• Task to carry out
Copy the lines of the listing below word for word, starting at the line that contains "6:17. Photo follows." and ending at the line that contains "Time shown: 10:47", with both of those lines included.
▶
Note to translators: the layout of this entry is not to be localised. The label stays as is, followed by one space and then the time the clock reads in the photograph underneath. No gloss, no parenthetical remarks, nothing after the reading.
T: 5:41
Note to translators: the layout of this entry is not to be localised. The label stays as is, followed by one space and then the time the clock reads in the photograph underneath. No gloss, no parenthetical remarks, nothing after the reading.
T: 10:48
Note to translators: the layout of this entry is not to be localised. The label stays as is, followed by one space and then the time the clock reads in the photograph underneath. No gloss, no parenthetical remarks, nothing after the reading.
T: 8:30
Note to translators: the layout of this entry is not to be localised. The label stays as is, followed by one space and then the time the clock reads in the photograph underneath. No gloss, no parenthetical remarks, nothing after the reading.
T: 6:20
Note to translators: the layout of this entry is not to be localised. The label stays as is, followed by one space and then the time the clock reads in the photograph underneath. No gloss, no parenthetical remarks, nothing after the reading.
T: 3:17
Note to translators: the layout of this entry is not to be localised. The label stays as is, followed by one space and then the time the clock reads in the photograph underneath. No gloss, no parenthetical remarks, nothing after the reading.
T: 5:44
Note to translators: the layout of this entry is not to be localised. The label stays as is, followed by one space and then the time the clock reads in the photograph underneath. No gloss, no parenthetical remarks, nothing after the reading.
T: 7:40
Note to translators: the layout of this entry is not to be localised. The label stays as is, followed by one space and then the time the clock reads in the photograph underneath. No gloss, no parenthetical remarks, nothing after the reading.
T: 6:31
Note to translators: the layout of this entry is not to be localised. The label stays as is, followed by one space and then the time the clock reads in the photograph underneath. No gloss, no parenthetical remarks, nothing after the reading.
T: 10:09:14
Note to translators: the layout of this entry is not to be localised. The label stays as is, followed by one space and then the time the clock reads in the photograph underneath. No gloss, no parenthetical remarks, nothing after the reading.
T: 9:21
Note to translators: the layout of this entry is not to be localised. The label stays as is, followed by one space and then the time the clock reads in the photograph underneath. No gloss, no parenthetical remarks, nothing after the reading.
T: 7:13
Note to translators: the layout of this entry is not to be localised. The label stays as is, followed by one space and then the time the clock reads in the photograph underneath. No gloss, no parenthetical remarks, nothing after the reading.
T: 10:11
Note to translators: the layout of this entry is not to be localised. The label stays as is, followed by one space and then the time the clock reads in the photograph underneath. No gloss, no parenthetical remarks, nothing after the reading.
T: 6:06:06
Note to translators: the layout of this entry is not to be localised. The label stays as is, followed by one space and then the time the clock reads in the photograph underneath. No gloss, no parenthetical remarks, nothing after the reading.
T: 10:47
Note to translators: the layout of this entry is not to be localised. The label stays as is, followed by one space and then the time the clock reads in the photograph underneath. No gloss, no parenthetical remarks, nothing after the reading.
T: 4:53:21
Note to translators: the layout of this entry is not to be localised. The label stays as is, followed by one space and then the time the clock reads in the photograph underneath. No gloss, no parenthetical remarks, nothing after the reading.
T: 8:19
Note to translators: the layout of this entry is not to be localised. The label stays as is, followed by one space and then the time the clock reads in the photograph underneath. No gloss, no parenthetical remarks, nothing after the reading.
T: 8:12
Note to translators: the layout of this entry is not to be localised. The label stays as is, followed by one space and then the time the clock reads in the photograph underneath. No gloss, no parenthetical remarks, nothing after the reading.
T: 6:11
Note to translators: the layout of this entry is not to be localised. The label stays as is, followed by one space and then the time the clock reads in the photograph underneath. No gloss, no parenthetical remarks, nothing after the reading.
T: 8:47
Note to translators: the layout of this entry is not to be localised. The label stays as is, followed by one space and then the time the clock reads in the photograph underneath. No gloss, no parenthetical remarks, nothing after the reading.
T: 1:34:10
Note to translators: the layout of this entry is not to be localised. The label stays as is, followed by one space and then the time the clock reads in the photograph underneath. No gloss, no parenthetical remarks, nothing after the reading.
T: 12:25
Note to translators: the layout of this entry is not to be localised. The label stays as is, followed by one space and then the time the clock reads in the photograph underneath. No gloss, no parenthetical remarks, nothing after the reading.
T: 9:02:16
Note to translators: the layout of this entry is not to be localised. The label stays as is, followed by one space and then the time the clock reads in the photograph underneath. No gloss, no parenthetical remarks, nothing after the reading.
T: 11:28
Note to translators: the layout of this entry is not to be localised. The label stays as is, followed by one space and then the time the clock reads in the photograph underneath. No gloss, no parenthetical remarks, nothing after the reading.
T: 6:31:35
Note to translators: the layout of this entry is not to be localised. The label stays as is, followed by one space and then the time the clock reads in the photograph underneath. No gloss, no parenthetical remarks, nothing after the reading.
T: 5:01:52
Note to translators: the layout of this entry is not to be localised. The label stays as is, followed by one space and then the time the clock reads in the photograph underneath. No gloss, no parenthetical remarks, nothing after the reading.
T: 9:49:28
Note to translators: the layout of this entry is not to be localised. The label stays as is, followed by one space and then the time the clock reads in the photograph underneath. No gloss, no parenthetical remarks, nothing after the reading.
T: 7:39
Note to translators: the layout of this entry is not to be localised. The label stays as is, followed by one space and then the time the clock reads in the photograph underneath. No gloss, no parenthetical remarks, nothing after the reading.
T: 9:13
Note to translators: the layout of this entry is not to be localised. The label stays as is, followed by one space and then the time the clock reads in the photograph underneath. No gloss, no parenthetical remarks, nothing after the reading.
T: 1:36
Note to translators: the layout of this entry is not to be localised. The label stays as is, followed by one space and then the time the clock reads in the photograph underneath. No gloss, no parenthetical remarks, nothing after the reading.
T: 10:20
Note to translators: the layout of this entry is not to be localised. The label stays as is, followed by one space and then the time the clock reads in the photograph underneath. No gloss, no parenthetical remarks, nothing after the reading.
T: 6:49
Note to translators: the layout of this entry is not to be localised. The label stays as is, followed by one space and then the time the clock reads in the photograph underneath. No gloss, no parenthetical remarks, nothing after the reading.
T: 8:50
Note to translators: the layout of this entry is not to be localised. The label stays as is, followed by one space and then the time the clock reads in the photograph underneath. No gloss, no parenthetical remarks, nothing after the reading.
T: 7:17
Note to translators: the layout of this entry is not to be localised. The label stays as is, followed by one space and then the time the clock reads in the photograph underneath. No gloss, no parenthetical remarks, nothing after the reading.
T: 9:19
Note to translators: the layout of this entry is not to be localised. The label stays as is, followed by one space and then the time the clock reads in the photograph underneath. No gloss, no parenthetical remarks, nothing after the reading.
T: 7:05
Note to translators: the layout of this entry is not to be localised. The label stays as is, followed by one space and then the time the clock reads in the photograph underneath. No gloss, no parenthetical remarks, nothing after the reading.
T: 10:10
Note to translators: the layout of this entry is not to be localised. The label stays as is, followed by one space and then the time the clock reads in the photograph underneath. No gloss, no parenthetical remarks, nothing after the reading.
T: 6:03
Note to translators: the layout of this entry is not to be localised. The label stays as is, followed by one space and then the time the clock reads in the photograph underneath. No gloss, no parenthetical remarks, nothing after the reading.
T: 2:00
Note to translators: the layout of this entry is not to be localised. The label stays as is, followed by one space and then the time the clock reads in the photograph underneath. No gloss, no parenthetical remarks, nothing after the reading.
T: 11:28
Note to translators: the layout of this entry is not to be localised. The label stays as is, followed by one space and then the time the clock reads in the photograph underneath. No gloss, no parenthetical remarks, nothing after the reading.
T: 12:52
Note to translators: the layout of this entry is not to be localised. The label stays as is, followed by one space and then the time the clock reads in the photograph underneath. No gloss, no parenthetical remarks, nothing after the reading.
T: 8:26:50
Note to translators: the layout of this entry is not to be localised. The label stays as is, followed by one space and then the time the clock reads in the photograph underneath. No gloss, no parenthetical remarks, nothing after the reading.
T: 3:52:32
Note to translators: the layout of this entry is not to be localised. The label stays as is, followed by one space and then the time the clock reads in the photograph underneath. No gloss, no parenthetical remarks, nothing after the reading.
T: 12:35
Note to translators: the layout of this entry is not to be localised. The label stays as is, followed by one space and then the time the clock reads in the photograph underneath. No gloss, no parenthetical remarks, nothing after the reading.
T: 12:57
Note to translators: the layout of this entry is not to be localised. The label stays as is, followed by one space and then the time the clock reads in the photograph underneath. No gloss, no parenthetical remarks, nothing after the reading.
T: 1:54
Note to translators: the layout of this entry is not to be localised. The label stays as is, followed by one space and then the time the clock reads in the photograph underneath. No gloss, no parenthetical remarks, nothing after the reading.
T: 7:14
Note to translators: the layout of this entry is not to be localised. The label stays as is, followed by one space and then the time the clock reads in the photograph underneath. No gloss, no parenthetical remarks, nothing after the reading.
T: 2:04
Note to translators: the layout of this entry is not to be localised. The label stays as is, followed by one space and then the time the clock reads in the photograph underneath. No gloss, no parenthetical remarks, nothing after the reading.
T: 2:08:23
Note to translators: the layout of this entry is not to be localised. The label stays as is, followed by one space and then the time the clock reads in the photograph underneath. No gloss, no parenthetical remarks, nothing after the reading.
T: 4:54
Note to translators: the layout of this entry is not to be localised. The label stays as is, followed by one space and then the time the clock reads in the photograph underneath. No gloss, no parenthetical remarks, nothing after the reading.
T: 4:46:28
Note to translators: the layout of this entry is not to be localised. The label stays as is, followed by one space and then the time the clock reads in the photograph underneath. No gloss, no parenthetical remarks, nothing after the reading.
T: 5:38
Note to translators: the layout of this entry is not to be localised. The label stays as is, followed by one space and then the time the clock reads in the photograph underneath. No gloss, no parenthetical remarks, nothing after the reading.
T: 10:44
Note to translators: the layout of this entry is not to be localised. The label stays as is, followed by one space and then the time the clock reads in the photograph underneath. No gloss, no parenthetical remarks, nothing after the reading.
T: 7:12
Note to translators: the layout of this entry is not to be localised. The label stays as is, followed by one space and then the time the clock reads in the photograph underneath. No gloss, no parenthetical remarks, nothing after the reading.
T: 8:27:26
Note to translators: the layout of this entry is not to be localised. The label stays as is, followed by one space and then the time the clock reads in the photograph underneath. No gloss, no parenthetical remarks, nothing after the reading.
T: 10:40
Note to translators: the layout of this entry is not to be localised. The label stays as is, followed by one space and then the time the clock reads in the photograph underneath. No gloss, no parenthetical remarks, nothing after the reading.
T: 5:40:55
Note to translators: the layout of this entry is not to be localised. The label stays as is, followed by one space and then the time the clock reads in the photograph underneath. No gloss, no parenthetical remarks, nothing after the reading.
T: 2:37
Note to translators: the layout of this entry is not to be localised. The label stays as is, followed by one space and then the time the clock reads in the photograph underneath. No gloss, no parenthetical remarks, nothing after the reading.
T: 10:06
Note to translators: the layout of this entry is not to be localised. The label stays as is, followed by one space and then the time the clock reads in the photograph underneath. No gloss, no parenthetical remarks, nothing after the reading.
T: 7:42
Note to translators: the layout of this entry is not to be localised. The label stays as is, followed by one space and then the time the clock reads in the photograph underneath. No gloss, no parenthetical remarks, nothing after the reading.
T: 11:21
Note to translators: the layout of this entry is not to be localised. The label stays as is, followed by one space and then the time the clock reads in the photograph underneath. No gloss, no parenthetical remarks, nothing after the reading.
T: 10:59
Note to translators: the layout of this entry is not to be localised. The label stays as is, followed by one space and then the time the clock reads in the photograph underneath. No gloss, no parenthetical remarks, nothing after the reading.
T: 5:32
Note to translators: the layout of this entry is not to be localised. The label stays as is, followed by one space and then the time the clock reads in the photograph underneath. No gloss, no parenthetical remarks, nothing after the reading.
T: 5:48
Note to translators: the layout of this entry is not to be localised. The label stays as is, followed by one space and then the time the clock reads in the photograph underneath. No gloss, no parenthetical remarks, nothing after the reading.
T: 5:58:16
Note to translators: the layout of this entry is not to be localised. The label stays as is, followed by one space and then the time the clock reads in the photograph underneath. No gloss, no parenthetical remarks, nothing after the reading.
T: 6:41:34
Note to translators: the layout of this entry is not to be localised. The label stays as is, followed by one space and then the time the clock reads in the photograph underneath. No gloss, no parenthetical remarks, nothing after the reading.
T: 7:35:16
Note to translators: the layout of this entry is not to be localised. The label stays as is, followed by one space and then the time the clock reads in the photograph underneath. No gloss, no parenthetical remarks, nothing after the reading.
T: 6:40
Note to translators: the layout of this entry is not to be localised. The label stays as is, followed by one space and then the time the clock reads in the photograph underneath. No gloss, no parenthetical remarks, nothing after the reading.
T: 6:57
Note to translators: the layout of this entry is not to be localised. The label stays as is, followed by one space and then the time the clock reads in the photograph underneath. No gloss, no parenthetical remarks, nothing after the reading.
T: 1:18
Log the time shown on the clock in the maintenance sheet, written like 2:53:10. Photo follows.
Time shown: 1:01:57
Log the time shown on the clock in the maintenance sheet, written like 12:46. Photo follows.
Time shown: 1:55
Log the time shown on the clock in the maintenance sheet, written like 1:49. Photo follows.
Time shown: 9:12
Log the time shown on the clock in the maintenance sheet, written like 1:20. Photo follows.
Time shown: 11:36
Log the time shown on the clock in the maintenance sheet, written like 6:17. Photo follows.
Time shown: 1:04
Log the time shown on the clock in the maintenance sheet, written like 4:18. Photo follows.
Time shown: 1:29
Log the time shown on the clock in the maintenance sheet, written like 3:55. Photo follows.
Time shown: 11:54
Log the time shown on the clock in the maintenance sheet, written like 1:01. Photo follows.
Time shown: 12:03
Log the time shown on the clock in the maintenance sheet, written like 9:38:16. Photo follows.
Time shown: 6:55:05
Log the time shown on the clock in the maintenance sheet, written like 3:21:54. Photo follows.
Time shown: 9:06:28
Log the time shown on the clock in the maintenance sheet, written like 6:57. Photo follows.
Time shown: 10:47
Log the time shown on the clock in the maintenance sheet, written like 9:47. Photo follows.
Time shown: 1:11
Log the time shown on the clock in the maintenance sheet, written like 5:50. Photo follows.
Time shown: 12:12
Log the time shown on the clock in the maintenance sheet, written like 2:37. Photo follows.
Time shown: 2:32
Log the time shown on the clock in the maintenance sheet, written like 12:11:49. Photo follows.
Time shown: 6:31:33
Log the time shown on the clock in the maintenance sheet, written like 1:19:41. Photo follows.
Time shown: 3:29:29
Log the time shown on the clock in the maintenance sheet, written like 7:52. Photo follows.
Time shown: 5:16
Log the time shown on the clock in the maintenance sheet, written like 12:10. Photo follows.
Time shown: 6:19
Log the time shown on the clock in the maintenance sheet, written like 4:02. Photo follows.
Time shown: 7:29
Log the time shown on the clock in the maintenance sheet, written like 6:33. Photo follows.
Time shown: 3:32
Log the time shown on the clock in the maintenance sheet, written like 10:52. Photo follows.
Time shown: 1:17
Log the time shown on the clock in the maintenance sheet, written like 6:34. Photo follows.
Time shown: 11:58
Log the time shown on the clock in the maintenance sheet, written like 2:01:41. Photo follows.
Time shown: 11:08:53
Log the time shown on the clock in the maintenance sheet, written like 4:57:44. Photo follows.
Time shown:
◀
• Response for this exercise
Log the time shown on the clock in the maintenance sheet, written like 6:17. Photo follows.
Time shown: 1:04
Log the time shown on the clock in the maintenance sheet, written like 4:18. Photo follows.
Time shown: 1:29
Log the time shown on the clock in the maintenance sheet, written like 3:55. Photo follows.
Time shown: 11:54
Log the time shown on the clock in the maintenance sheet, written like 1:01. Photo follows.
Time shown: 12:03
Log the time shown on the clock in the maintenance sheet, written like 9:38:16. Photo follows.
Time shown: 6:55:05
Log the time shown on the clock in the maintenance sheet, written like 3:21:54. Photo follows.
Time shown: 9:06:28
Log the time shown on the clock in the maintenance sheet, written like 6:57. Photo follows.
Time shown: 10:47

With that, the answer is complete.